Israel has long stated that it opposes arch-enemy Iran’s nuclear programme and said it would prevent Tehran from obtaining nuclear weapons. Iran insists its nuclear program is intended for peaceful purposes.
Earlier this month, Israel’s outgoing Mossad intelligence chief signalled that Israel was behind a string of recent attacks targeting the country’s nuclear programme.
Al Jazeera’s Harry Fawcett, reporting from West Jerusalem, said Bennett’s statements were both aimed at an international audience and designed to shore up his credentials at home as being tough on Iran.
Bennett heads a broad coalition of parties ranging from Jewish ultranationalists to liberal factions and an Arab party that unseated longtime prime minister Benjamin Netanyahu and sent him to the opposition for the first time in 12 years.
“The fact that [Bennett] made the remarks in English was quite interesting given that he was speaking to his cabinet, the kind of [meeting] in which you would see his predecessor Benjamin Netanyahu speaking in Hebrew,” Fawcett said.
“So this is obviously a message designed for the wider world – a message designed to push things in Israel’s favour in terms of the possibility of the Iran nuclear deal being resumed.”
Nuclear talks adjourned
Later on Sunday, negotiators for Iran and the six world powers adjourned talks on reviving the nuclear deal, and agreed to return to their respective capitals for consultations as remaining differences still need to be overcome, officials said.
“We are now closer than ever to an agreement but the distance that exists between us and an agreement remains and bridging it is not an easy job,” Iran’s top negotiator Abbas Araqchi told state TV from Vienna.
“We will return to Tehran tonight.”
After more than a week of negotiations in their latest round, parties to the pact wrapped up with Russia’s envoy saying no date for a resumption in negotiations had been set for now, although he suggested they could return in about 10 days.

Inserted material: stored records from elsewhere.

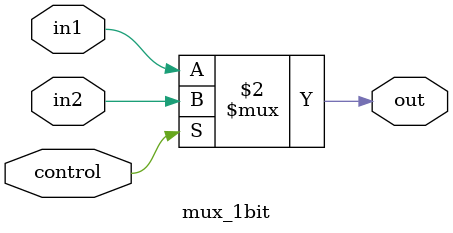
<source format=v>
`timescale 1ns / 1ps


module mux_1bit(
    input control,
    input in1,
    input in2,
    output out
);
    assign out = (control == 1'b0) ? in1 : in2;
endmodule

</source>
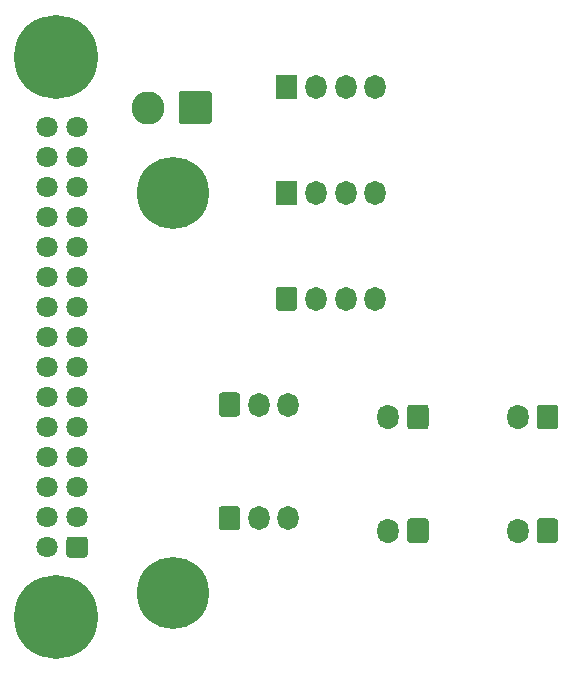
<source format=gbs>
G04 #@! TF.GenerationSoftware,KiCad,Pcbnew,(5.1.9)-1*
G04 #@! TF.CreationDate,2021-05-01T21:07:19-04:00*
G04 #@! TF.ProjectId,Transfer_Board,5472616e-7366-4657-925f-426f6172642e,rev?*
G04 #@! TF.SameCoordinates,Original*
G04 #@! TF.FileFunction,Soldermask,Bot*
G04 #@! TF.FilePolarity,Negative*
%FSLAX46Y46*%
G04 Gerber Fmt 4.6, Leading zero omitted, Abs format (unit mm)*
G04 Created by KiCad (PCBNEW (5.1.9)-1) date 2021-05-01 21:07:19*
%MOMM*%
%LPD*%
G01*
G04 APERTURE LIST*
%ADD10C,7.101600*%
%ADD11C,1.801600*%
%ADD12C,6.101600*%
%ADD13O,1.801600X2.051600*%
%ADD14O,1.801600X2.101600*%
%ADD15C,2.801600*%
G04 APERTURE END LIST*
D10*
X105700000Y-47565000D03*
X105700000Y-94935000D03*
D11*
X104960000Y-53470000D03*
X104960000Y-56010000D03*
X104960000Y-58550000D03*
X104960000Y-61090000D03*
X104960000Y-63630000D03*
X104960000Y-66170000D03*
X104960000Y-68710000D03*
X104960000Y-71250000D03*
X104960000Y-73790000D03*
X104960000Y-76330000D03*
X104960000Y-78870000D03*
X104960000Y-81410000D03*
X104960000Y-83950000D03*
X104960000Y-86490000D03*
X104960000Y-89030000D03*
X107500000Y-53470000D03*
X107500000Y-56010000D03*
X107500000Y-58550000D03*
X107500000Y-61090000D03*
X107500000Y-63630000D03*
X107500000Y-66170000D03*
X107500000Y-68710000D03*
X107500000Y-71250000D03*
X107500000Y-73790000D03*
X107500000Y-76330000D03*
X107500000Y-78870000D03*
X107500000Y-81410000D03*
X107500000Y-83950000D03*
X107500000Y-86490000D03*
G36*
G01*
X108400800Y-88394141D02*
X108400800Y-89665859D01*
G75*
G02*
X108135859Y-89930800I-264941J0D01*
G01*
X106864141Y-89930800D01*
G75*
G02*
X106599200Y-89665859I0J264941D01*
G01*
X106599200Y-88394141D01*
G75*
G02*
X106864141Y-88129200I264941J0D01*
G01*
X108135859Y-88129200D01*
G75*
G02*
X108400800Y-88394141I0J-264941D01*
G01*
G37*
D12*
X115600000Y-92900000D03*
X115600000Y-59000000D03*
D13*
X132730000Y-68000000D03*
X130230000Y-68000000D03*
X127730000Y-68000000D03*
G36*
G01*
X124329200Y-68760859D02*
X124329200Y-67239141D01*
G75*
G02*
X124594141Y-66974200I264941J0D01*
G01*
X125865859Y-66974200D01*
G75*
G02*
X126130800Y-67239141I0J-264941D01*
G01*
X126130800Y-68760859D01*
G75*
G02*
X125865859Y-69025800I-264941J0D01*
G01*
X124594141Y-69025800D01*
G75*
G02*
X124329200Y-68760859I0J264941D01*
G01*
G37*
D14*
X133858000Y-78000000D03*
G36*
G01*
X137258800Y-77214141D02*
X137258800Y-78785859D01*
G75*
G02*
X136993859Y-79050800I-264941J0D01*
G01*
X135722141Y-79050800D01*
G75*
G02*
X135457200Y-78785859I0J264941D01*
G01*
X135457200Y-77214141D01*
G75*
G02*
X135722141Y-76949200I264941J0D01*
G01*
X136993859Y-76949200D01*
G75*
G02*
X137258800Y-77214141I0J-264941D01*
G01*
G37*
D13*
X132730000Y-59025000D03*
X130230000Y-59025000D03*
X127730000Y-59025000D03*
G36*
G01*
X124329200Y-60000000D02*
X124329200Y-58050000D01*
G75*
G02*
X124380000Y-57999200I50800J0D01*
G01*
X126080000Y-57999200D01*
G75*
G02*
X126130800Y-58050000I0J-50800D01*
G01*
X126130800Y-60000000D01*
G75*
G02*
X126080000Y-60050800I-50800J0D01*
G01*
X124380000Y-60050800D01*
G75*
G02*
X124329200Y-60000000I0J50800D01*
G01*
G37*
X125396000Y-76950000D03*
X122896000Y-76950000D03*
G36*
G01*
X119495200Y-77710859D02*
X119495200Y-76189141D01*
G75*
G02*
X119760141Y-75924200I264941J0D01*
G01*
X121031859Y-75924200D01*
G75*
G02*
X121296800Y-76189141I0J-264941D01*
G01*
X121296800Y-77710859D01*
G75*
G02*
X121031859Y-77975800I-264941J0D01*
G01*
X119760141Y-77975800D01*
G75*
G02*
X119495200Y-77710859I0J264941D01*
G01*
G37*
D14*
X133858000Y-87630000D03*
G36*
G01*
X137258800Y-86844141D02*
X137258800Y-88415859D01*
G75*
G02*
X136993859Y-88680800I-264941J0D01*
G01*
X135722141Y-88680800D01*
G75*
G02*
X135457200Y-88415859I0J264941D01*
G01*
X135457200Y-86844141D01*
G75*
G02*
X135722141Y-86579200I264941J0D01*
G01*
X136993859Y-86579200D01*
G75*
G02*
X137258800Y-86844141I0J-264941D01*
G01*
G37*
G36*
G01*
X148220800Y-86844141D02*
X148220800Y-88415859D01*
G75*
G02*
X147955859Y-88680800I-264941J0D01*
G01*
X146684141Y-88680800D01*
G75*
G02*
X146419200Y-88415859I0J264941D01*
G01*
X146419200Y-86844141D01*
G75*
G02*
X146684141Y-86579200I264941J0D01*
G01*
X147955859Y-86579200D01*
G75*
G02*
X148220800Y-86844141I0J-264941D01*
G01*
G37*
X144820000Y-87630000D03*
D13*
X132730000Y-50050000D03*
X130230000Y-50050000D03*
X127730000Y-50050000D03*
G36*
G01*
X124329200Y-51025000D02*
X124329200Y-49075000D01*
G75*
G02*
X124380000Y-49024200I50800J0D01*
G01*
X126080000Y-49024200D01*
G75*
G02*
X126130800Y-49075000I0J-50800D01*
G01*
X126130800Y-51025000D01*
G75*
G02*
X126080000Y-51075800I-50800J0D01*
G01*
X124380000Y-51075800D01*
G75*
G02*
X124329200Y-51025000I0J50800D01*
G01*
G37*
G36*
G01*
X148220800Y-77214141D02*
X148220800Y-78785859D01*
G75*
G02*
X147955859Y-79050800I-264941J0D01*
G01*
X146684141Y-79050800D01*
G75*
G02*
X146419200Y-78785859I0J264941D01*
G01*
X146419200Y-77214141D01*
G75*
G02*
X146684141Y-76949200I264941J0D01*
G01*
X147955859Y-76949200D01*
G75*
G02*
X148220800Y-77214141I0J-264941D01*
G01*
G37*
D14*
X144820000Y-78000000D03*
G36*
G01*
X118900800Y-50658608D02*
X118900800Y-52941392D01*
G75*
G02*
X118641392Y-53200800I-259408J0D01*
G01*
X116358608Y-53200800D01*
G75*
G02*
X116099200Y-52941392I0J259408D01*
G01*
X116099200Y-50658608D01*
G75*
G02*
X116358608Y-50399200I259408J0D01*
G01*
X118641392Y-50399200D01*
G75*
G02*
X118900800Y-50658608I0J-259408D01*
G01*
G37*
D15*
X113540000Y-51800000D03*
D13*
X125396000Y-86580000D03*
X122896000Y-86580000D03*
G36*
G01*
X119495200Y-87340859D02*
X119495200Y-85819141D01*
G75*
G02*
X119760141Y-85554200I264941J0D01*
G01*
X121031859Y-85554200D01*
G75*
G02*
X121296800Y-85819141I0J-264941D01*
G01*
X121296800Y-87340859D01*
G75*
G02*
X121031859Y-87605800I-264941J0D01*
G01*
X119760141Y-87605800D01*
G75*
G02*
X119495200Y-87340859I0J264941D01*
G01*
G37*
M02*

</source>
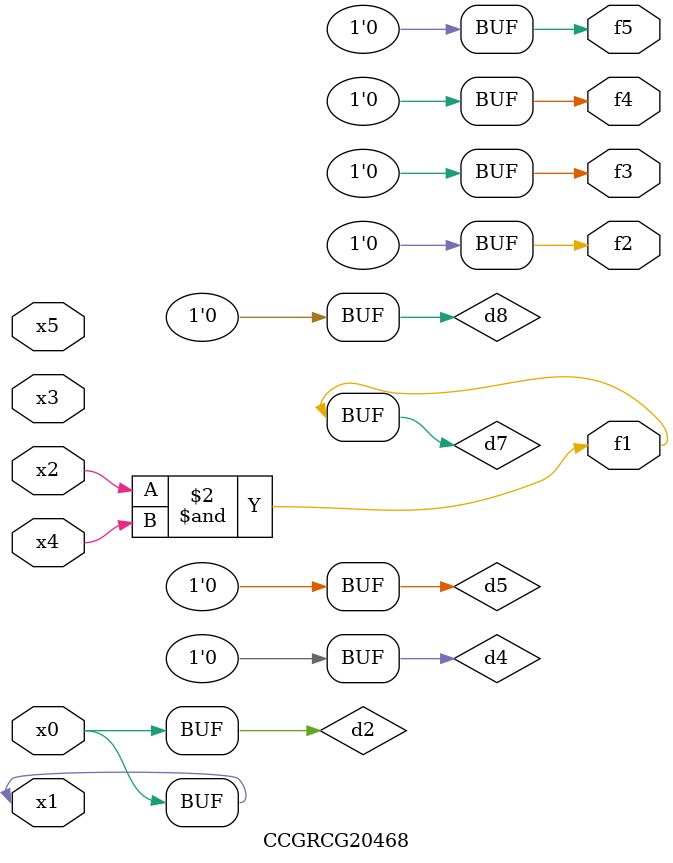
<source format=v>
module CCGRCG20468(
	input x0, x1, x2, x3, x4, x5,
	output f1, f2, f3, f4, f5
);

	wire d1, d2, d3, d4, d5, d6, d7, d8, d9;

	nand (d1, x1);
	buf (d2, x0, x1);
	nand (d3, x2, x4);
	and (d4, d1, d2);
	and (d5, d1, d2);
	nand (d6, d1, d3);
	not (d7, d3);
	xor (d8, d5);
	nor (d9, d5, d6);
	assign f1 = d7;
	assign f2 = d8;
	assign f3 = d8;
	assign f4 = d8;
	assign f5 = d8;
endmodule

</source>
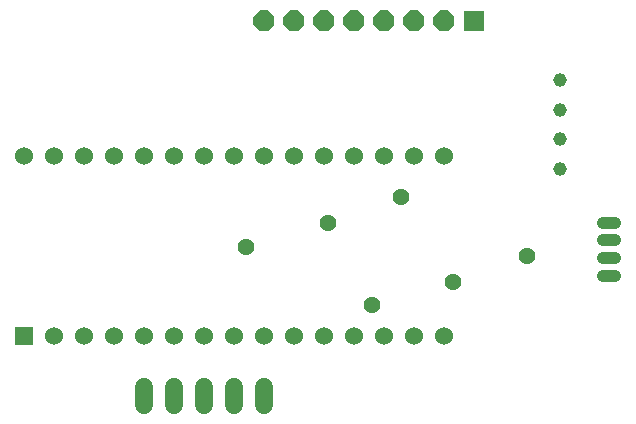
<source format=gbr>
G04 EAGLE Gerber RS-274X export*
G75*
%MOMM*%
%FSLAX34Y34*%
%LPD*%
%INTop Copper*%
%IPPOS*%
%AMOC8*
5,1,8,0,0,1.08239X$1,22.5*%
G01*
G04 Define Apertures*
%ADD10R,1.524000X1.524000*%
%ADD11C,1.524000*%
%ADD12C,1.524000*%
%ADD13C,1.148000*%
%ADD14C,1.008000*%
%ADD15C,1.430000*%
%ADD16P,1.92449X8X292.5*%
%ADD17R,1.778000X1.778000*%
D10*
X25400Y25400D03*
D11*
X50800Y25400D03*
X76200Y25400D03*
X101600Y25400D03*
X127000Y25400D03*
X152400Y25400D03*
X177800Y25400D03*
X203200Y25400D03*
X228600Y25400D03*
X254000Y25400D03*
X279400Y25400D03*
X304800Y25400D03*
X330200Y25400D03*
X355600Y25400D03*
X381000Y25400D03*
X381000Y177800D03*
X355600Y177800D03*
X330200Y177800D03*
X304800Y177800D03*
X279400Y177800D03*
X254000Y177800D03*
X228600Y177800D03*
X203200Y177800D03*
X177800Y177800D03*
X152400Y177800D03*
X127000Y177800D03*
X101600Y177800D03*
X76200Y177800D03*
X50800Y177800D03*
X25400Y177800D03*
D12*
X228600Y-17780D02*
X228600Y-33020D01*
X203200Y-33020D02*
X203200Y-17780D01*
X177800Y-17780D02*
X177800Y-33020D01*
X152400Y-33020D02*
X152400Y-17780D01*
X127000Y-17780D02*
X127000Y-33020D01*
D13*
X479200Y166980D03*
X479200Y191980D03*
X479200Y216980D03*
X479200Y241980D03*
D14*
X515660Y76200D02*
X525740Y76200D01*
X525740Y91200D02*
X515660Y91200D01*
X515660Y106200D02*
X525740Y106200D01*
X525740Y121200D02*
X515660Y121200D01*
D15*
X213409Y101050D03*
X319991Y51350D03*
X344347Y143088D03*
X450929Y93388D03*
X282301Y121000D03*
X388883Y71300D03*
D16*
X381000Y292100D03*
D17*
X406400Y292100D03*
D16*
X355600Y292100D03*
X330200Y292100D03*
X304800Y292100D03*
X279400Y292100D03*
X254000Y292100D03*
X228600Y292100D03*
M02*

</source>
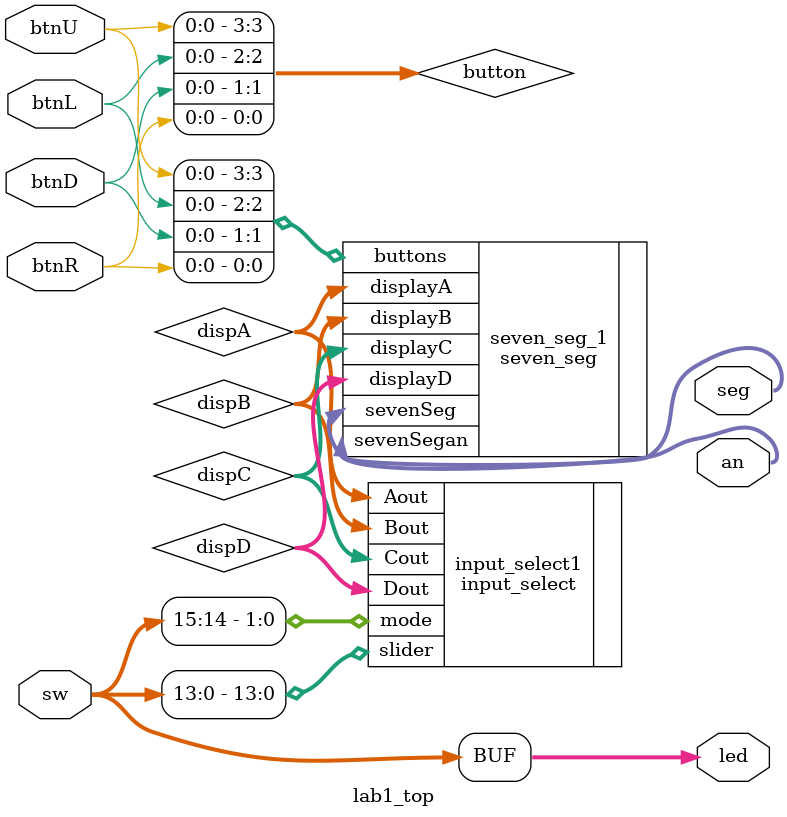
<source format=v>
`timescale 1ns / 1ps


module lab1_top(
    input [15:0] sw, // Switches 0-15 on bottom of board
    input btnU, // Up button
    input btnD, // Down button
    input btnL, // Left button
    input btnR, // Right button
    output [15:0] led, // LEDs 0-15 on bottom of board
    output [6:0] seg, // 7 Segment Display
    output [3:0] an // 7 Segment enable
    );
    
    wire [3:0] dispA, dispB, dispC, dispD; // Numbers on each display
    wire [3:0] button;
    
    assign button[3] = btnU; // Assign button inputs
    assign button[2] = btnL;
    assign button[0] = btnR;
    assign button[1] = btnD;
    
    // Instantiate modules
    input_select input_select1(.mode(sw[15:14]), .slider(sw[13:0]), .Aout(dispA), .Bout(dispB), .Cout(dispC), .Dout(dispD));
    seven_seg seven_seg_1(.displayA(dispA), .displayB(dispB), .displayC(dispC), .displayD(dispD), .buttons(button), .sevenSeg(seg), .sevenSegan(an)); 
    
    // LEDs turn on to corresponding switch
    assign led[15:0] = sw[15:0];
    
endmodule

</source>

Enrique Mora, the European Union political director who has coordinated the discussions, told reporters in Vienna that progress had been made this week in the sixth round of talks.
“We are closer to a deal but we are not still there. We are closer than we were one week ago but we are not still there,” Mora said.
Sunday’s talks are the first since Raisi – who will take office in August – won the election.
Raisi, like Khamenei, has supported the nuclear talks as a route to cancelling US sanctions that have crippled the Islamic Republic’s oil-based economy and dramatically worsened economic hardships, stirring widespread discontent.
The new government will hope to claim credit for any economic benefits arising from the revival of the accord, something the outgoing administration might clinch before Raisi takes office.
Several Iranian officials told Reuters news agency that the country’s current negotiating team would remain intact at least for a few months under Raisi’s presidency.